Zola nodded along. Schmidt no longer saw him; his gaze went beyond the walls of the lab, to some far off point in the future, when legions of superior HYDRA soldiers kept order over the whole of the world.

"Very well," he agreed, because he really had no other choice. "I shall carry out the autopsy and make what changes are required to the formula before beginning work on Subject #30. But we are almost out of viable subjects." Perhaps, when they ran out of subjects, work on the project would be halted. Perhaps Zola would be allowed to return to his exoskeletons.

"Doctor Zola, by the time you are ready to work on Subject #31, I will have fresh blood for you to experiment with. Clearly, the local population is proving less resilient than we had hoped."

Schmidt clapped a hand on his shoulder, and it took every ounce of control Zola possessed to stop himself from flinching. The head of HYDRA's grip was like a steel vice. Zola had seen what those hands were capable of doing. The damage they could inflict with seemingly little effort.
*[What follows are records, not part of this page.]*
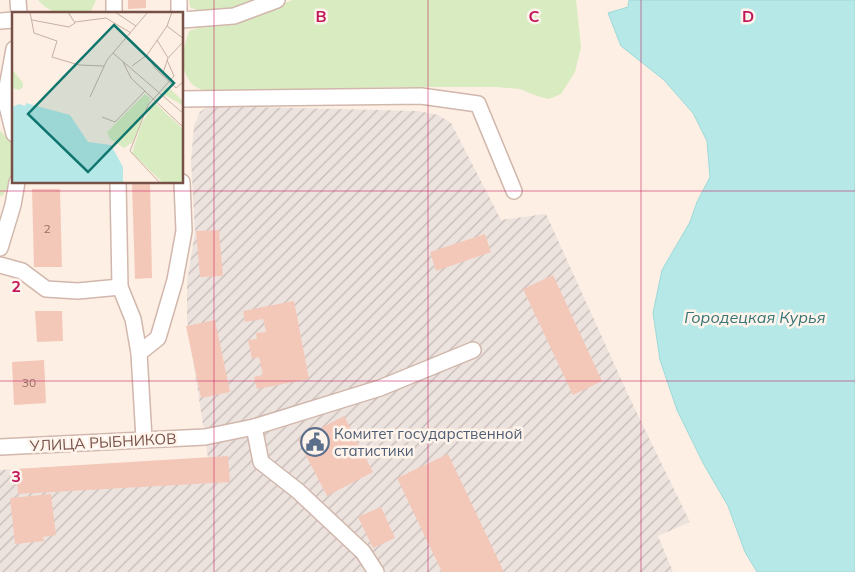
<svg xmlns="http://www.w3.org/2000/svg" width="855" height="572" font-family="Mulish,sans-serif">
<defs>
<pattern id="industrial-furrows" width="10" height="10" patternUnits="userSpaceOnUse" patternTransform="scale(1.25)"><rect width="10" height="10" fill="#ede3de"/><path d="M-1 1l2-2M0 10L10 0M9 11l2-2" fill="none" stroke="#c5bab6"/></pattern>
</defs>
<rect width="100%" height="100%" fill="#fdefe3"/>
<path fill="url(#industrial-furrows)" d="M 209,106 L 418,111 L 438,115 L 451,123 L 501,220 L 546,214 L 632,403 L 690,522 L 658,536 L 673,572 L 0,572 L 0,470 L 208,458 L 187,319 L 187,282 L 195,232 L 191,161 L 194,126 L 200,112 Z"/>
<g fill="#d9ecc1">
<path d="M 38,0 L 96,0 L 91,11 C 74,18 50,15 38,0 Z"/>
<path d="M 189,0 L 258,0 C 237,7 211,18 190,7 Z"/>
<path d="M 292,0 L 576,0 L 581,47 L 575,72 L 561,94 L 549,99 L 537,96 L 520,89 L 496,87 L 393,87 L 212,93 C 206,91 198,89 193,85 C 178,70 183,49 189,31 L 198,28 L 232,25 Z"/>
<path d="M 0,130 L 14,147 L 14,173 L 11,183 L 2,196 L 0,196 Z"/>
</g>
<path fill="#b7e8e8" stroke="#9cdada" d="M 629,0 L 855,0 L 855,572 L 757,572 L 745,552 L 728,506 L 703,463 L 677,410 L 660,360 L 653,313 L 662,270 L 690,222 L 697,202 L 710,177 L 707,141 L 693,113 L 664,80 L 621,46 L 608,13 L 628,7 Z"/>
<g fill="#f4c8b9">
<path d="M 128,0 L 146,0 L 146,8 L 128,9 Z"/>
<path d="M 132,182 L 150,182 L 152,278 L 135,279 Z"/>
<path d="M 32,189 L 60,189 L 62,267 L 34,267 Z"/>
<path d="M 219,230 L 223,276 L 200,277 L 196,231 Z"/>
<path d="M 485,234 L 491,252 L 436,271 L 430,252 Z"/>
<path d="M 553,275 L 602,381 L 573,395 L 523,289 Z"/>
<path d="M 294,301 L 309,379 L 257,389 L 254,377 L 263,375 L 259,357 L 252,359 L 248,340 L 257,339 L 256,333 L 266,332 L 263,319 L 245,322 L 243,311 Z"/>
<path d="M 35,311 L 62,311 L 63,341 L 37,342 Z"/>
<path d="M 215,320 L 230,392 L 201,398 L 186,326 Z"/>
<path d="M 44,360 L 46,403 L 14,405 L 12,362 Z"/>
<path d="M 344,416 L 373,472 L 327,496 L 298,440 Z"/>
<path d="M 448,454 L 504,572 L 442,572 L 397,478 Z"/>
<path d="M 228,456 L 230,482 L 18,494 L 16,469 Z"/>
<path d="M 51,494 L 56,535 L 43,537 L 44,541 L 15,544 L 10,498 Z"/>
<path d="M 381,507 L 395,538 L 373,548 L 358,517 Z"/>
</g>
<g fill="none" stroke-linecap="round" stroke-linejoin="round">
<defs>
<g id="minor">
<path d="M 18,0 L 19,14"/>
<path d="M 114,0 L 114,14"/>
<path d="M 179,14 L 179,0"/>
<path d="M 182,20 L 234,16 L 277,0"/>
<path d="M 0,21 L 14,20"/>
<path d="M 14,49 L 5,98 L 14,134"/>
<path d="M 182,99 L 421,96 L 478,104 L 514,191"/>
<path d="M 118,182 L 120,287 L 133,319 L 139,353 L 144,439"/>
<path d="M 0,248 L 13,205 L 17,182"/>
<path d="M 0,265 L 22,271 L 46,289 L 78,291 L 120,287"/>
<path d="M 139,353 L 158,338 L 175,280 L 184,231 L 182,182"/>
<path d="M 254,427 L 261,462 L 298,491 L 363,552 L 376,572"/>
<path d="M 0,447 L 205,437 L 254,427 L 380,388 L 473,350"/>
</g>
</defs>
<use href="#minor" stroke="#d1b7ac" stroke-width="18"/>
<use href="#minor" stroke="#fff" stroke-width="15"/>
</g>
<path fill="none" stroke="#c2185b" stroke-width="1" stroke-opacity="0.55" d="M 214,0 L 214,572M 428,0 L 428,572M 641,0 L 641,572M 0,191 L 855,191M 0,381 L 855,381"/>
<defs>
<symbol id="civic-ring" viewBox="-11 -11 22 22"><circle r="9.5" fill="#fff4eb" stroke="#5c6f8a" stroke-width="1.5"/><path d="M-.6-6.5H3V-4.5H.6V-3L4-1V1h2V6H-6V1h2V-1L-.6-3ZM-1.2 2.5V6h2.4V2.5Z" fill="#5c6f8a"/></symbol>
</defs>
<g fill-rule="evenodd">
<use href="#civic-ring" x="299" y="426" width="32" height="32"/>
</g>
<g text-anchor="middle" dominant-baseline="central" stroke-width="5" stroke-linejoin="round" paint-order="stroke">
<g font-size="12" fill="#966f64">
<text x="47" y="228">2</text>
<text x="29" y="382">30</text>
</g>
<g font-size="15" fill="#4e5e75" stroke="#fff4eb" text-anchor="start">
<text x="334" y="433">Комитет государственной<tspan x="334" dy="17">статистики</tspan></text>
</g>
<g font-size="15" fill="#775148" stroke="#fff4eb">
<text transform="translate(103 442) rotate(-3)">УЛИЦА РЫБНИКОВ</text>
</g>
<g font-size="16" font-style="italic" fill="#387576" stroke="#fff4eb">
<text x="755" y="317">Городецкая Курья</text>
</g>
</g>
<g transform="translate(12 12)">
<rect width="171" height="171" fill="#fdefe3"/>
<path d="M 156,75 L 171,89 L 170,93 L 153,83 L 151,79 ZM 133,82 L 139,87 L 121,130 L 112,136 L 98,127 L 95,120 ZM 142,90 L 171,117 L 171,171 L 151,171 L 120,141 L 129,113 Z" fill="#d9ecc1"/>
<path d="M 0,57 L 11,71 L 11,75 L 7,78 L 0,76 Z" fill="#d9ecc1"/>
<path d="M 14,91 L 58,103 L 76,130 L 99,133 L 111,155 L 111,171 L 0,171 L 0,95 L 7,92 L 13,94 Z" fill="#b7e8e8"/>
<path fill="none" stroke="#c7b0a5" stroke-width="1" d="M 18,0 L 22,21 L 45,29 L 40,45 L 67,53 L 92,54M 65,0 L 83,0M 103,0 L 124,14M 160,0 L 155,14 L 172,27M 20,8 L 57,15 L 63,11 L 56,0M 63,10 L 94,6 L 119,21M 155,14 L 135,43 L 143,56 L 164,76 L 172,69M 145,28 L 156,46M 101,41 L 172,102M 111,50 L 119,66 L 172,116M 120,54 L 135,43M 151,61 L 156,46 L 172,29M 78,85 L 95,48 L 136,0M 90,105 L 103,110 L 133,79M 149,172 L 118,139 L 136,93 L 162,64 L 155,48"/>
<path fill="#0f766e" fill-opacity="0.15" stroke="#0f766e" stroke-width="2.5" d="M 102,13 L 162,71 L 76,160 L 16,102 Z"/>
<rect width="171" height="171" fill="none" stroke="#775148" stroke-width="2.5"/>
</g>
<g font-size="16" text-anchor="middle" font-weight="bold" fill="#c2185b" stroke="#fff4eb" stroke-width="5" stroke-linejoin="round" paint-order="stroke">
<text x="321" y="22">B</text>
<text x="534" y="22">C</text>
<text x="748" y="22">D</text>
<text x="16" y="292">2</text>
<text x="16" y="482">3</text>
</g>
</svg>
"Build me a superior a man, Doctor. With a superior man, we will have the basis for a superior army. And once we have a superior army, you will be free to work on your superior machines. No restrictions. No oversight. Other than my own, of course. Once we have a viable serum, we will no longer need to channel funds into the project; we can invest all funding in your weapons. With your weapons, and my soldiers, we will be unstoppable."
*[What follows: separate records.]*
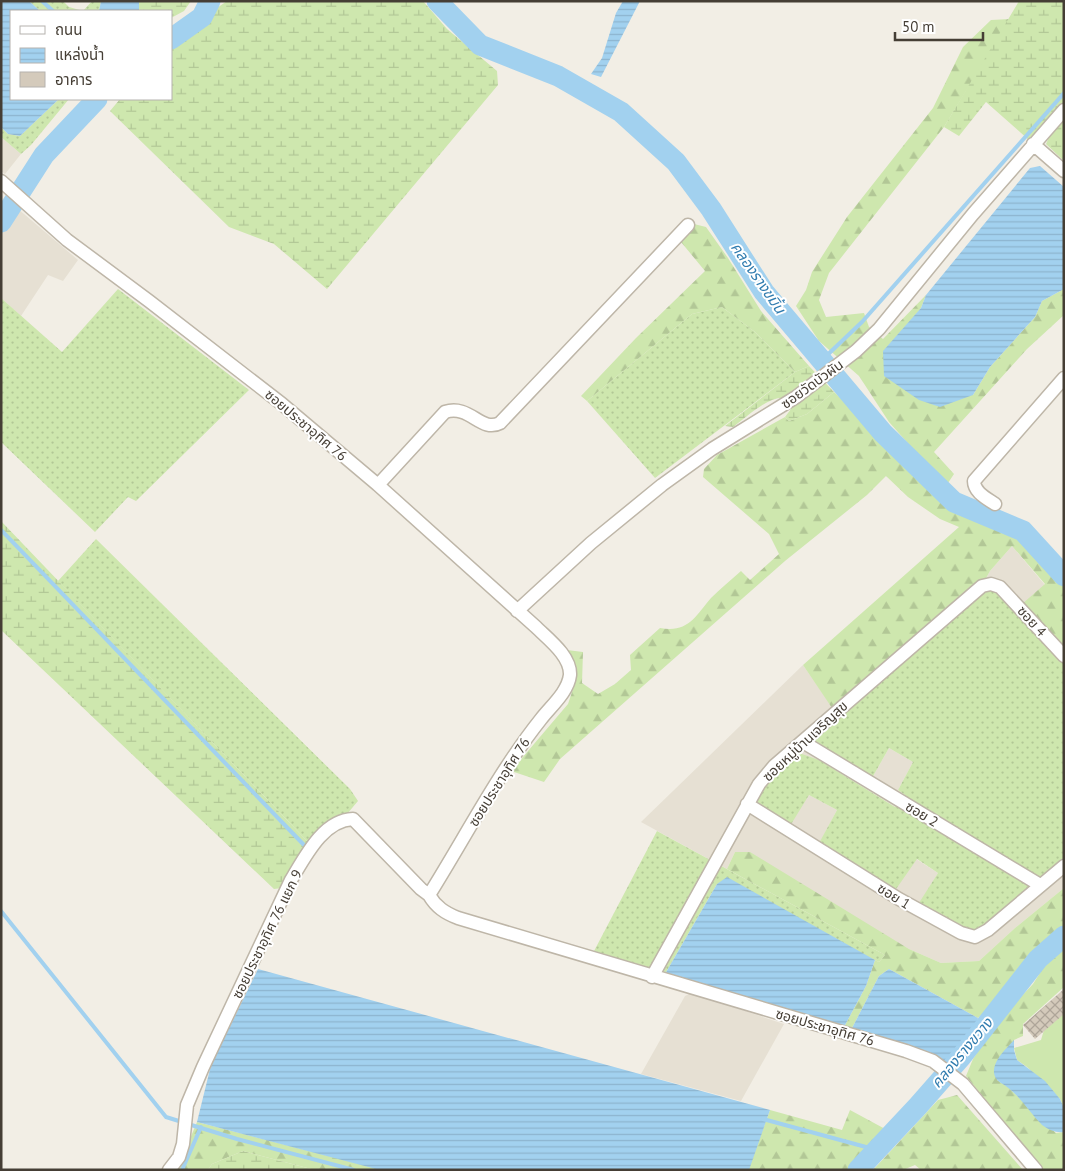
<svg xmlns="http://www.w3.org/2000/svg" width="1065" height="1171" font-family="'PT Sans','Noto Sans Thai',sans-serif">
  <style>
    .residential { fill: #e6e0d3 }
    .grass { fill: url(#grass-dots) }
    .forest { fill: url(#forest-firs) }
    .wetland { fill: url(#wetland-marsh) }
    .garden { fill: #cee7ae }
    .water { fill: url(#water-rules) }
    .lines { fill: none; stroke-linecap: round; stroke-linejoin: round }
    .stream { stroke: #a2d1ef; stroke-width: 4 }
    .river { stroke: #a2d1ef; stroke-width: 21 }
    .building { fill: url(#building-cross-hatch) }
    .minor-casing { stroke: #beb6a8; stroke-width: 15 }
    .minor { stroke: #fff; stroke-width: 12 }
    .labels { text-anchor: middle; stroke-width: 4; stroke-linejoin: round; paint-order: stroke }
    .street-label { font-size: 14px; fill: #453e35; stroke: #fff }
    .water-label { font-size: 15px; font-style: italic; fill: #307caf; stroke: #fff }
  </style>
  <defs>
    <pattern id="grass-dots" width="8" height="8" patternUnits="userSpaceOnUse" patternTransform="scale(1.25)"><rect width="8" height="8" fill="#cee7ae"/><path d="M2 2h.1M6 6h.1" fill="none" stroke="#b2c796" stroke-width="1.8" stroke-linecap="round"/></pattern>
    <pattern id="forest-firs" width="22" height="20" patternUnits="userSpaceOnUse" patternTransform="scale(1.25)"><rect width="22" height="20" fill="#cee7ae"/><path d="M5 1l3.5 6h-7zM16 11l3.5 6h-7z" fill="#b2c796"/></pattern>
    <pattern id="wetland-marsh" width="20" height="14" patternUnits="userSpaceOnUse" patternTransform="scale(1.25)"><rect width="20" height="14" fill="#cee7ae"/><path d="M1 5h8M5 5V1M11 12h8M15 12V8" fill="none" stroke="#b2c796"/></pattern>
    <pattern id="water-rules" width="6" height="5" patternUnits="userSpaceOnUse" patternTransform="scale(1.25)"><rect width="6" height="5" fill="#a2d1ef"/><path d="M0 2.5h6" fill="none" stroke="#8db4ce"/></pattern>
    <pattern id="building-cross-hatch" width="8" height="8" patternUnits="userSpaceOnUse" patternTransform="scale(1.25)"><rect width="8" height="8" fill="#d4cabb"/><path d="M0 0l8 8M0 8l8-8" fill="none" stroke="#aea599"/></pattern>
  </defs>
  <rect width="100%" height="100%" fill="#f2eee5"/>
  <path class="residential" d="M 1,137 L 21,154 L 5,174 L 1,171 Z
    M 17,208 L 78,260 L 63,281 L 48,275 L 21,316 L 1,298 L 1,232 Z
    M 1012,546 L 1045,585 L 1064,651 L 1064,663 L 999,593 L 864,695 L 872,778 L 889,748 L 913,762 L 898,790 L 905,795 L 895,807 L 819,760 L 809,795 L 837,810 L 819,844 L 916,859 L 938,873 L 918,906 L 1064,862 L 1064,888 L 1015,928 L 979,961 L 941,963 L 909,949 L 735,852 L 727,869 L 641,822 L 803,665 L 832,707 L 985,580 L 990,571 Z
    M 691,993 L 784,1024 L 741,1101 L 641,1074 L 685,996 Z"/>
  <path class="grass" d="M 29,1 L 63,1 L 69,7 L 83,11 L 92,1 L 101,1 L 99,11 L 40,11 Z
    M 59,99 L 69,99 L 31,145 L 21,154 L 1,137 L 1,127 L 8,134 L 20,136 Z
    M 118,289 L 249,390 L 136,501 L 128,497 L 95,532 L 1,442 L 1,298 L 62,352 Z
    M 722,307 L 755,332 L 795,372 L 655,478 L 587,401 L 692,314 Z
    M 96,539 L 350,789 L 358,801 L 347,814 L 308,842 L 58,581 Z
    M 990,590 L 999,593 L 1064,663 L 1064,862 L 983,930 L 974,933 L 917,906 L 938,873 L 917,859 L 894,892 L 818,845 L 837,810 L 809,795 L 790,826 L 754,804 C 766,781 779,770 799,753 L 819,760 L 895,807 L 905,795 L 898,790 L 913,762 L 889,748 L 872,778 L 817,747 L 813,740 L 980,594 Z
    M 657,831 L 885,955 L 879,962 L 717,884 L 665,974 L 593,953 Z"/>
  <path class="forest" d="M 1010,19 L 944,127 L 829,273 L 819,300 L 826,317 L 864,313 L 869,327 L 883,339 L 926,295 L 921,308 L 908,325 L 973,395 L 990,367 L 1035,317 L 1042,301 L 1064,289 L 1064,315 L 1027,349 L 934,452 L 954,474 L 946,486 L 889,422 L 859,376 L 819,341 L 796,306 L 806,290 L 812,272 L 847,217 L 933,108 L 963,47 L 991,20 Z
    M 694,224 L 706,227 L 728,258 L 761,311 L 809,366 L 795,372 L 755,332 L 722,307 L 692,314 L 587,401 L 581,396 L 636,338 L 705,271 L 681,242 Z
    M 834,392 L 907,460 L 913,472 L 937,494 L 962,513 L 1020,535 L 1064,580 L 1064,651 L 1022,604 L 1045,584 L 1012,546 L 990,571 L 985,580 L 832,708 L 803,665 L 959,527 L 940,519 L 908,497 L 886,476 L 867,495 L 785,561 L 560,759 L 544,782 L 511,771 L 568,704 L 574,686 L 574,662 L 567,650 L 583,652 L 582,683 L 598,694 L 615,684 L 631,670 L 630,655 L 660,628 C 688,633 695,617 711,598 C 720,589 731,580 741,571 L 750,580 L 779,554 L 769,534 L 703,477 L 704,469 L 717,455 L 785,417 L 789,421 L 807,414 Z
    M 735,852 L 750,852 L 909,949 L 941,963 L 979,961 L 1015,928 L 1064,888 L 1064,930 L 1001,998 L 978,1018 L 889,969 L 879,976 L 851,1030 L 844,1027 L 866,986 L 875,960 L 879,962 L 885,955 L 727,869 Z
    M 1064,947 L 1064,987 L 1023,1024 L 1023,1036 L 1014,1040 L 997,1080 L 1008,1087 L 1056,1133 L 1064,1132 L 1064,1170 L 1043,1170 L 966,1076 L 973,1059 L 998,1021 L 1033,984 L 1050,957 Z
    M 957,1095 L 1023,1170 L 921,1170 L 915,1165 L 903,1170 L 873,1170 L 938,1100 Z
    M 770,1110 L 842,1130 L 850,1110 L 887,1130 L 849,1170 L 748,1170 Z
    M 197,1122 L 383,1170 L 315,1170 L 243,1151 L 212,1164 L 208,1170 L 177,1170 Z"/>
  <path class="wetland" d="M 139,1 L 191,1 L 184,11 L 171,18 L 171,11 L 139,11 Z
    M 227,1 L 423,1 L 447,29 L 497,71 L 498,85 L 327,289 L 274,244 L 229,227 L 110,111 L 120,99 L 171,99 L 171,50 L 217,8 Z
    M 1019,1 L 1064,1 L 1064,105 L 1029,140 L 986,102 L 959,136 L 944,127 Z
    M 1064,119 L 1064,161 L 1046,144 L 1052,131 Z
    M 809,366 L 834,392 L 807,414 L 789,421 L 785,417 L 791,409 L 786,398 C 769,395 747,417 733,427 L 725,426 L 795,372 Z
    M 1,521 L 308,842 L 282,888 L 274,889 L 1,630 Z
    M 243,1151 L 315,1170 L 208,1170 L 212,1164 Z"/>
  <path class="garden" d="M 1064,995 L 1064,1108 L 1060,1099 L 1027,1067 L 1017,1060 L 1014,1048 L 1041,1040 L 1048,1016 Z"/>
  <path class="water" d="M 1,1 L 29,1 L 40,11 L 11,11 L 11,99 L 59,99 L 20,136 L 8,134 L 1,127 Z
    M 101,1 L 139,1 L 139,11 L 99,11 Z
    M 623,1 L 640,1 L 601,77 L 591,74 L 602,58 L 616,13 Z
    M 1040,166 L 1064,187 L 1064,289 L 1042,301 L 1035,317 L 990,367 L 973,395 L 940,407 L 919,400 L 884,376 L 883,351 L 921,308 L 926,295 L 1030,168 Z
    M 727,877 L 875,960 L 866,986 L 844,1027 L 665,974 L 717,884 Z
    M 258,969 L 770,1110 L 749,1170 L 380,1170 L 197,1122 L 211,1065 Z
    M 889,969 L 978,1018 L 972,1038 L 947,1063 L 941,1058 L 851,1030 L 879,976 Z
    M 1014,1040 L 1014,1050 L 1017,1060 L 1045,1081 L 1060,1099 L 1064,1108 L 1064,1132 C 1056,1133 1049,1130 1042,1125 C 1030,1113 1021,1097 1007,1087 C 1002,1083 995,1081 994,1073 C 993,1060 1007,1048 1014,1040 Z"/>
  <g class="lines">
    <path class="stream" d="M 42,1 L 53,11
      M 822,360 L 862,322 L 1064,93
      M 1,530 L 304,845
      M 1,911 L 166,1117 L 182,1122
      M 763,1119 L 877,1150
      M 188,1124 L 237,1139 L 354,1170
      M 182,1170 L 201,1127"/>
    <path class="river" d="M 437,1 L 480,45 L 558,76 L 621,112 L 676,162 L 711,209 L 764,292 L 883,433 L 954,502 L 1023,531 L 1064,576
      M 171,39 L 202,17 L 210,1
      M 1,222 L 44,155 L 97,99
      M 858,1170 L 918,1106 L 961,1057 L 1038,959 L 1064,936"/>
  </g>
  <path class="building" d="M 1064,989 L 1064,1014 L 1035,1039 L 1023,1025 Z"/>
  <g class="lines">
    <g class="minor-casing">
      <path id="minor" d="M 1033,144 L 1064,171
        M 1,181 L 67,240 L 149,301 L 282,404 L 378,485 L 536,627 C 548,639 571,656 570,675 C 568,692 551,706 541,719 C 498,773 466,836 429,895 C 436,907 445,913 458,918 L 906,1051 L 933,1061 L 963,1084 L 1036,1170
        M 378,485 L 445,412 C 470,404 481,433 500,423 L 688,225
        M 995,504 C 986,498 974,492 974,481 L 1064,378
        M 517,611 L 591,543 L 662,485 L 712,449 L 796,397 L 856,351 L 879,329 L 973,214 L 1064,110
        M 803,742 L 1040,885
        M 747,804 L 899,899 L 961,933 L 975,937 L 988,930 L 1064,866
        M 652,977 L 759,784 L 774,766 L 982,586 L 991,584 L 1000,587 L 1064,656
        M 169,1170 L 179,1157 L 183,1144 L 187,1105 L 203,1067 L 291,880 C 305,857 323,820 353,819 L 421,889 L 429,895"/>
    </g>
    <use href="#minor" class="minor"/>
  </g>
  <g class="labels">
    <g class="street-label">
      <text transform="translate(812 384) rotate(-36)" y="5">ซอยวัดบัวผัน</text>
      <text transform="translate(306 425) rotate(40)" y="5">ซอยประชาอุทิศ 76</text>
      <text transform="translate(1032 621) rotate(48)" y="5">ซอย 4</text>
      <text transform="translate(805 741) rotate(-43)" y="5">ซอยหมู่บ้านเจริญสุข</text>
      <text transform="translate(499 782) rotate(-58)" y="5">ซอยประชาอุทิศ 76</text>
      <text transform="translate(922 814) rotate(31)" y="5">ซอย 2</text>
      <text transform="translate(894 896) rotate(32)" y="5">ซอย 1</text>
      <text transform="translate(267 934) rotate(-64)" y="5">ซอยประชาอุทิศ 76 แยก 9</text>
      <text transform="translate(825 1027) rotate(16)" y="5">ซอยประชาอุทิศ 76</text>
    </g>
    <g class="water-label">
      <text transform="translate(758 278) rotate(55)" y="5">คลองรางขมิ้น</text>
      <text transform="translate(962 1053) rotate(-50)" y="5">คลองรางขวาง</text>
    </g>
  </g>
  <rect width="1065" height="1171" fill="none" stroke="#453e35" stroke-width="5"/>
  <rect x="10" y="10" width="162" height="90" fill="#ffffff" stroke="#b5b2ae"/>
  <rect x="20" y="26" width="25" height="8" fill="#ffffff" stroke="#b5b2ae"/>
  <text x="55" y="35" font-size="15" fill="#453e35">ถนน</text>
  <rect x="20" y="48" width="25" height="15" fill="url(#water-rules)" stroke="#b5b2ae"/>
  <text x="55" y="60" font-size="15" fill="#453e35">แหล่งน้ำ</text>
  <rect x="20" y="72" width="25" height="15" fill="#d4cabb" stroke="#b5b2ae"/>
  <text x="55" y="85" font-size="15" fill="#453e35">อาคาร</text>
  <path d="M895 32v8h88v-8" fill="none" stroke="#453e35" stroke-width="2.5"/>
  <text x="902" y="32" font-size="15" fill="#453e35" stroke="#ffffff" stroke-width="4" paint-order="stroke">50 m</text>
</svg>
"Hail HYDRA!" Zola volunteered, trying to muster excitement.

Schmidt offered him a wry, humourless smile, and left, taking the faceless guards with him. Once more, Zola sank down onto the stool, heaving a deep sigh of relief. Schmidt was in a good mood today. He'd been in a good mood ever since the assassination of Doctor Erskine. It was an act that had cost him one of HYDRA's best men, and had tipped their hand to the Americans… but the removal of a dangerous liability had made that act worthwhile.

He knew Schmidt's good mood would not last forever. Sooner or later, he would want progress. Real progress, not another pearl on the string of failures. Taking off his spectacles, Zola wiped them on the bottom of his lab coat, and the body on the table swam indistinctly before him. The Austrian man's name was unknown to him, just as were the other twenty eight who'd died before. The men had been rounded up from one of the local villages, some sent for manual labour, others earmarked for experimentation. Perhaps Schmidt believed fresh blood would provide a wider genetic base from which to test. Perhaps Subject #31 would hold the key to the serum.

He returned his spectacles to his face and donned the surgical gloves, pulling them high over his wrists as he approached the metal table. What he wouldn't give for a decent medical assistant! Someone to do all this horrible, bloody, visceral work for him. Twenty-eight autopsies had hardened his stomach, but he still hated the smell.

Still, it was all for a greater purpose. By creating a superior soldier, he would be saving the world, and, more importantly, saving himself. He had to succeed, because he had seen first-hand the cost of failing the Red Skull. And the price of failure was steep.